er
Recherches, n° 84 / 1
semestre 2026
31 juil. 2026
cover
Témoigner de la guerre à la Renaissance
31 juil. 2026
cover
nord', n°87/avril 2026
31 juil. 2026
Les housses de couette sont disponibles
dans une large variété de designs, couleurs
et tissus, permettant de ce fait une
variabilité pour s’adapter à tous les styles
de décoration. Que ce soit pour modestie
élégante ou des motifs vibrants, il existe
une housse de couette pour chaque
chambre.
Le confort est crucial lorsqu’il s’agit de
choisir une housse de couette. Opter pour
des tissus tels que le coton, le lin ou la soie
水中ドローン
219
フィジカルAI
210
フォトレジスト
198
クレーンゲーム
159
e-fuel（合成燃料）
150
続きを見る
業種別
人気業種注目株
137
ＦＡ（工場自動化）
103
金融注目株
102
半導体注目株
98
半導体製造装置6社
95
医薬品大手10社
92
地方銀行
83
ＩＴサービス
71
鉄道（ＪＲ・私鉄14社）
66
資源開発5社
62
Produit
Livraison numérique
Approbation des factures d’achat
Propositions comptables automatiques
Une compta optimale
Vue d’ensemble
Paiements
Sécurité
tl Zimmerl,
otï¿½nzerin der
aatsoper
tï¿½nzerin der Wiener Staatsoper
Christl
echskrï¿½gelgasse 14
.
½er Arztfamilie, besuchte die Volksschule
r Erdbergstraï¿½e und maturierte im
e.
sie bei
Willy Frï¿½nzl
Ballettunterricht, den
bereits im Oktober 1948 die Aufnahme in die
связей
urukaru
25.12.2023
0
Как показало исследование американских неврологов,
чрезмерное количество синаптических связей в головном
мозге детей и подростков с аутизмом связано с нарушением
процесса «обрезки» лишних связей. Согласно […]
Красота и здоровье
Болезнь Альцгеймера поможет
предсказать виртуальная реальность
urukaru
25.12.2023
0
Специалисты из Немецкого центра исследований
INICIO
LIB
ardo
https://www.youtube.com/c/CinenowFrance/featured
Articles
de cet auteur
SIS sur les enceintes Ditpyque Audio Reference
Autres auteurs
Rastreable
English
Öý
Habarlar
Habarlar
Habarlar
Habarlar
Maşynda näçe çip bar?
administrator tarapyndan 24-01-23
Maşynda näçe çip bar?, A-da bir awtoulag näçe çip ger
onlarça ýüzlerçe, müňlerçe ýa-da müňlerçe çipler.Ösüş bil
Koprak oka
_ _ _ _ _ _ _
**WHAT YOU WILL DO**: All lines above in which the word "couette" occurs should be identified and copied.

**THE ANSWER**:
Les housses de couette sont disponibles
une housse de couette pour chaque
choisir une housse de couette. Opter pour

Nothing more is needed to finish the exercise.